Shacksbury Cider, the creation of Colin Davis ’03, David Dolginow ’09 and Michael Lee, is no Woodchuck Hard Cider, as they proudly proclaim. Rather, this new hard cider company in Shoreham, Vt. boasts something unique.
Their brewing process harks back to America’s earliest settlers, when pioneers like Johnny Appleseed planted smaller cider apples instead of the standard larger ones sold in grocery stores today.
Back when the first Europeans were settling Vermont and the greater New England area, law required that homesteaders plant 50 apple trees each.
The apples they planted — cider apples — were more bitter than desert apples and the apples we consume today. However, once fermented, the apples produced a tasty cider that helped alleviate the trouble of uneasy access to portable water.
A few historical developments prevented the beverage from entering widespread commercial use the way beer and wine did. Urbanization encroached on once rural orchards, prohibition theoretically stopped all alcohol consumption and the popularization and accessibility of German beer.
A few heirloom trees survived the changes that took place in Vermont. And now, the three cider-connoisseurs of Shacksbury Cider are determined to harvest these tree’s fruits once again.
The team searched through cow pastures, forests and down remote country roads in search of these rare trees. With the apple tree owners’ permission, they collected apples in a primitive yet surprisingly effective and ultimately efficient way. They simply using a standard pole to shake the fruit off branches and into a tarp.

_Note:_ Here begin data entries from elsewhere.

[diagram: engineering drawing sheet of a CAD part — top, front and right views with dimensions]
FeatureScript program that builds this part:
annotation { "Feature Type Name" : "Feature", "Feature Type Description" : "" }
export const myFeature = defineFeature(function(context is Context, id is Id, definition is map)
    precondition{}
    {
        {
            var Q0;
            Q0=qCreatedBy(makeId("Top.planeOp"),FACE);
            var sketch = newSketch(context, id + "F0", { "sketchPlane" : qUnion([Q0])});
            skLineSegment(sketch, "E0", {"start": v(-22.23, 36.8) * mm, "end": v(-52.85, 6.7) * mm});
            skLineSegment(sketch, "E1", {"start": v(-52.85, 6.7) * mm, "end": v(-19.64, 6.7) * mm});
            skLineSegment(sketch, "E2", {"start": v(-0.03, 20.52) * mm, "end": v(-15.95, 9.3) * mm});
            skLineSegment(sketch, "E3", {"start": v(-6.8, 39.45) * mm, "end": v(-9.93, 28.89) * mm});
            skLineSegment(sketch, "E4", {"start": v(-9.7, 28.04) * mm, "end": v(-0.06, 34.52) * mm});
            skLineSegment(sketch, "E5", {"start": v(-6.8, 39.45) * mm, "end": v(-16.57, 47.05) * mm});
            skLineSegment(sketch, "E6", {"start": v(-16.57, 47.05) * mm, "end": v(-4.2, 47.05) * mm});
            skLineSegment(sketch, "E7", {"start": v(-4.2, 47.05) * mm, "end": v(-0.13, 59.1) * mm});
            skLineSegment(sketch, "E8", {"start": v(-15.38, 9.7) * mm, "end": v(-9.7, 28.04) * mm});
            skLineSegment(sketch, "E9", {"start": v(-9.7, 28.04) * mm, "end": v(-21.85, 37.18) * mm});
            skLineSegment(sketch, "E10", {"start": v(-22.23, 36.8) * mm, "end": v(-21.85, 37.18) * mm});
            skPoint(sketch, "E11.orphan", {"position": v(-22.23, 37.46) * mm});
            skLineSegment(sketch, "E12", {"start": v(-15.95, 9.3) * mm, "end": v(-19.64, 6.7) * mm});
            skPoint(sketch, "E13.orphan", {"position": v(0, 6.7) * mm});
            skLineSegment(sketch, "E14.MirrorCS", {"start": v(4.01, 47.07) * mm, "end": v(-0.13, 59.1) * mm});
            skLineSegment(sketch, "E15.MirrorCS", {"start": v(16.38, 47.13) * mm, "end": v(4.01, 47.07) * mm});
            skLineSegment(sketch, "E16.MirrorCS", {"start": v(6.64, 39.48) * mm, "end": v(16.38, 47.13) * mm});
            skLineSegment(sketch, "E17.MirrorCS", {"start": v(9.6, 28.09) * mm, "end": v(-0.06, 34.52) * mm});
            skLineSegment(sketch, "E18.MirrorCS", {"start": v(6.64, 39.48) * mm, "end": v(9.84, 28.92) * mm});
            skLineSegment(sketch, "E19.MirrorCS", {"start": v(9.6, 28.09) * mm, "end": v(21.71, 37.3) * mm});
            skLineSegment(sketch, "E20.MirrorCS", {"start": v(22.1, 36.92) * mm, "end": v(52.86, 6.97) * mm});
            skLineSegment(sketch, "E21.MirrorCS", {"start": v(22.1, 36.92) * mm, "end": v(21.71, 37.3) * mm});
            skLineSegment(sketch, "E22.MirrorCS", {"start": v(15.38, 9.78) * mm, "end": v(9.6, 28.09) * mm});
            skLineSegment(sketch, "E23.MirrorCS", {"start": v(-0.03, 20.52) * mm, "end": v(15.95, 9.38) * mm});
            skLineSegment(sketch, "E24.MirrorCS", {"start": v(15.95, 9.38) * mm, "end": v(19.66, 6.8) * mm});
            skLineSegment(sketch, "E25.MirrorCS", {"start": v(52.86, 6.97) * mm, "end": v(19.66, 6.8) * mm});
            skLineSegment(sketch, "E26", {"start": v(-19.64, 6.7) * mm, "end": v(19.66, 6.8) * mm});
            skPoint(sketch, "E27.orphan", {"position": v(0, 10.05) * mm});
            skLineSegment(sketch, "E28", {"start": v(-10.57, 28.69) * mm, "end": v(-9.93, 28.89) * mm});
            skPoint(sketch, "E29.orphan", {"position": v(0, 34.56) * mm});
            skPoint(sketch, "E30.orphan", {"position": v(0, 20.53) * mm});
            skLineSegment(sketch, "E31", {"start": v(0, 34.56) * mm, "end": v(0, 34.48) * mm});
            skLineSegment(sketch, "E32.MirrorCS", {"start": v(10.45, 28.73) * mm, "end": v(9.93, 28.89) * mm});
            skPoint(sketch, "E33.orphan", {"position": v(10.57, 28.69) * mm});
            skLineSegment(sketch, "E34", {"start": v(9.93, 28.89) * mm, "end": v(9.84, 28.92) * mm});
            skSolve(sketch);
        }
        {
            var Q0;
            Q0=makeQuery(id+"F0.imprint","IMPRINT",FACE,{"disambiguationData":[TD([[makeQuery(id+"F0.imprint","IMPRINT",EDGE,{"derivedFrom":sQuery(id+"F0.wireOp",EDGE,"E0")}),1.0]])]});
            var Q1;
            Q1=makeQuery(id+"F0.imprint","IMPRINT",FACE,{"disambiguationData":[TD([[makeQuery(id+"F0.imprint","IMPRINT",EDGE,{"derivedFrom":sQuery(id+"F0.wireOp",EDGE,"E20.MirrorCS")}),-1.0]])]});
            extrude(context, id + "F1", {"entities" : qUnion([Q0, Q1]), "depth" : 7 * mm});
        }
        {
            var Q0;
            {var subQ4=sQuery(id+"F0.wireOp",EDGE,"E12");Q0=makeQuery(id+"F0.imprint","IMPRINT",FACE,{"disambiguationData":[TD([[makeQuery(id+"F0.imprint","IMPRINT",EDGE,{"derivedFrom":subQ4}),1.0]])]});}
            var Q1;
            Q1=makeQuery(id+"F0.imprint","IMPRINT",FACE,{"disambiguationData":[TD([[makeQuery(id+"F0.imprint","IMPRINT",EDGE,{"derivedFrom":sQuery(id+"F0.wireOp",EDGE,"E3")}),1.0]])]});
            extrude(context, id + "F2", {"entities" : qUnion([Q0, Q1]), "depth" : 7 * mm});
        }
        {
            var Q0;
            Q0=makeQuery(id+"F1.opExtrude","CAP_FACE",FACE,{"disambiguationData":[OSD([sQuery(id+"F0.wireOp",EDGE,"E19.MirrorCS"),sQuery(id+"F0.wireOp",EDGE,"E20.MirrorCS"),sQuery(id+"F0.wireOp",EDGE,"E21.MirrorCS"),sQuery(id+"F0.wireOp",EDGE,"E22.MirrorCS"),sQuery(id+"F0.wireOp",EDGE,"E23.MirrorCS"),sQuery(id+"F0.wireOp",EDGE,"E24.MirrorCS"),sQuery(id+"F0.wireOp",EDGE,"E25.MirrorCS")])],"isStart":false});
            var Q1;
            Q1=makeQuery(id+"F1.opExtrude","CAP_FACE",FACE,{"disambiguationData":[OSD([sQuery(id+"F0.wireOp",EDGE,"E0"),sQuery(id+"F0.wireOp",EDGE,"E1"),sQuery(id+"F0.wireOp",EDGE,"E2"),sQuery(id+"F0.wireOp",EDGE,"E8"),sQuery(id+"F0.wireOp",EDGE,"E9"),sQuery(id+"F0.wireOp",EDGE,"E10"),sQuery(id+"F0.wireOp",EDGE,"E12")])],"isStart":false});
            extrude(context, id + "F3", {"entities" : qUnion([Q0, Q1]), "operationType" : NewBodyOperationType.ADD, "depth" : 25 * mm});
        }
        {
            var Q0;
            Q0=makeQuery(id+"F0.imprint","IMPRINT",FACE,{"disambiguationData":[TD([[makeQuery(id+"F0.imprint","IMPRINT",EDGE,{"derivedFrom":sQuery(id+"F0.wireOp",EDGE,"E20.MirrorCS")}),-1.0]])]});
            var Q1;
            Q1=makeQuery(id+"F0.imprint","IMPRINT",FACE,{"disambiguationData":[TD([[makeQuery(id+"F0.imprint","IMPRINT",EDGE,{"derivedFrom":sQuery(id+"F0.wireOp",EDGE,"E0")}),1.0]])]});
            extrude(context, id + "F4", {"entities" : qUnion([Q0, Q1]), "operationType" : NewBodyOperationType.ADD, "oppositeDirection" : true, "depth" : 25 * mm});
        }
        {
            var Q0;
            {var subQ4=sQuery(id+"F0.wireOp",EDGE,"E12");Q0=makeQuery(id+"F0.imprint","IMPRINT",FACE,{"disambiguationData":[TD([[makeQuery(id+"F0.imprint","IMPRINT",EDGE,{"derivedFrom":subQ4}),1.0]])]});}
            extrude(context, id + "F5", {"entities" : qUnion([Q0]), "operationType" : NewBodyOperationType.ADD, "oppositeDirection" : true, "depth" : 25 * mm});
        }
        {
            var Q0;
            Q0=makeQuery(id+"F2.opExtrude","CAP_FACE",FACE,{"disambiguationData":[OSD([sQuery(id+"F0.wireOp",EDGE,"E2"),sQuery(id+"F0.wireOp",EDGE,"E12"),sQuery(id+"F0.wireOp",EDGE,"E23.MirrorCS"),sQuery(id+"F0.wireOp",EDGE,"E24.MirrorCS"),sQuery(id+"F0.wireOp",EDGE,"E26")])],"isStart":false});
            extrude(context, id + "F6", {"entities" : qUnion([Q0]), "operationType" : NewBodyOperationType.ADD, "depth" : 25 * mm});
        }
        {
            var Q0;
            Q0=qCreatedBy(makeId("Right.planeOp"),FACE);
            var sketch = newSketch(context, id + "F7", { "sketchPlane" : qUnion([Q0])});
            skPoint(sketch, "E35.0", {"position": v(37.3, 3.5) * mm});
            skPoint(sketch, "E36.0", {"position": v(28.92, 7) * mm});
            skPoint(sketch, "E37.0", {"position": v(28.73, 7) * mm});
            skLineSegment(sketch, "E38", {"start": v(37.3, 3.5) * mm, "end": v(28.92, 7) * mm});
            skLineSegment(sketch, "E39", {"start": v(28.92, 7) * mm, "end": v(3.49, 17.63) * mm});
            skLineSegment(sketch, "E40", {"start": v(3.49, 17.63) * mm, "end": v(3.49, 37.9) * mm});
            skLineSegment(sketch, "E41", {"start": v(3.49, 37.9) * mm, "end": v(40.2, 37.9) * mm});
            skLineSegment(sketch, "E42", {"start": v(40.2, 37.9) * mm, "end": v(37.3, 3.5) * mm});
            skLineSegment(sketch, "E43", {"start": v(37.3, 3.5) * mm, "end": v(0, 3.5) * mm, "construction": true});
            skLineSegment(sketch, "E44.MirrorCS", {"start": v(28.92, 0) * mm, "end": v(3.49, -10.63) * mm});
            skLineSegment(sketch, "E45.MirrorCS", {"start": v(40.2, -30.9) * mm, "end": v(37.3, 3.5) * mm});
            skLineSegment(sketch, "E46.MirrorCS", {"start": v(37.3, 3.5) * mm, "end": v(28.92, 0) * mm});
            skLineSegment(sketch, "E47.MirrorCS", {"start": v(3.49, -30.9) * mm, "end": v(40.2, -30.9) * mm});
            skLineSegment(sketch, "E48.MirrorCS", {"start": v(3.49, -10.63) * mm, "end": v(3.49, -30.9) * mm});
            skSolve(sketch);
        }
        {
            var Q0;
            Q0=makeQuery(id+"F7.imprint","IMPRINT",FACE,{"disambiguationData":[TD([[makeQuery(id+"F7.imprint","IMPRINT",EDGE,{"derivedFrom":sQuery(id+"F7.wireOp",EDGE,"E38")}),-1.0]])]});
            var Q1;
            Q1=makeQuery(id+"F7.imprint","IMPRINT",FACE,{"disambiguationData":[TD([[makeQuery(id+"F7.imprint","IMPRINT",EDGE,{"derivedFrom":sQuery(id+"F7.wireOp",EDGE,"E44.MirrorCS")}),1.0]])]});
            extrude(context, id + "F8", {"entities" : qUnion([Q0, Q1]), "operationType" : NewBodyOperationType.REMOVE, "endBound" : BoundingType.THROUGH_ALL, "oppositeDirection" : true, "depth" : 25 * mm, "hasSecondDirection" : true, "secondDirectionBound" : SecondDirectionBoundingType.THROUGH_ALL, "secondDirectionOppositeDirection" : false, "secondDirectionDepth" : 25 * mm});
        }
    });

Their quest extends beyond just Shacksbury Cider, though, and on a larger scale, is called “The Lost Apples Project.”
Kickstarter, the world’s largest online crowd-funding platform, helped finance the trio’s adventure.
After their fruitful search, they’ve successfully brewed cider and hope to put their first batches on the market this week.
They distinguish their product from other mass-produced hard ciders by their brewing method which they claim preserves the natural tastes of the apples.
“It is pretty much a very different product,” said Dolginow. “That juice has already been cooked up and stabilize. What you’re doing is taking a lot of the amazing characteristics that make really good cider out of the juice.”
Shacksbury Cider possesses a much more complex, more rich taste than the “sweet pixy stick flavor” of today’s hard ciders, according to the Shacksbury Cider team.
They compare their product to wine because of the sophistication of the art form inherent in its crafting and creation.
One key question remains unanswered. If these cider apples were lost and cider-making changed so drastically from the time of the first settlers to our current drink, how did these men learn a lost art? Europeans taught them. Producers in Spain, France and England educated them about traditional ciders and how to brew them.
Their process and learning lent itself to a simple philosophy that backs their entire endeavor and acts as a guiding principle for Shacksbury Cider.
“You can’t fake the fruits,” said Dolginow.
According to him, that marks another essential difference between their production and other’s.
“To start with the fruit that [other commercial cider makers] are using isn’t the right fruit,” said Dolginow. “The end products you sit down with, you wouldn’t consider the same product.”
The team wants to make Vermont the Borolo of hard ciders. The northern Italian town produces excellent wine but is less glamorous than other wine-producing regions like the Napa valley, which renders the comparison appropriate, according to Lee.
However, a few impediments stand in the way of them reaching national markets and fulfilling their goal.
First, Shacksbury Cider lacks a consistent source of apples. Until now, they’ve relied solely on apples they’ve gathered from other people’s property.
In attempts to combat this limitation, Shacksbury cider hopes to work with local growers to plant 500 cider apple trees. For the property owners, this might be a risk, as the trees take 5 years to fully mature and do not promise any successful results.
Shacksbury Cider also lacks their own press and must share one with other local apple growers. Since a tree costs only 20 dollars, the Lost Tree Project has asked for donations in a three minute film online.
To what end, Lee asks himself towards the video’s end. “To revive [a] tradition, to find the perfect apples, and make the perfect cider.”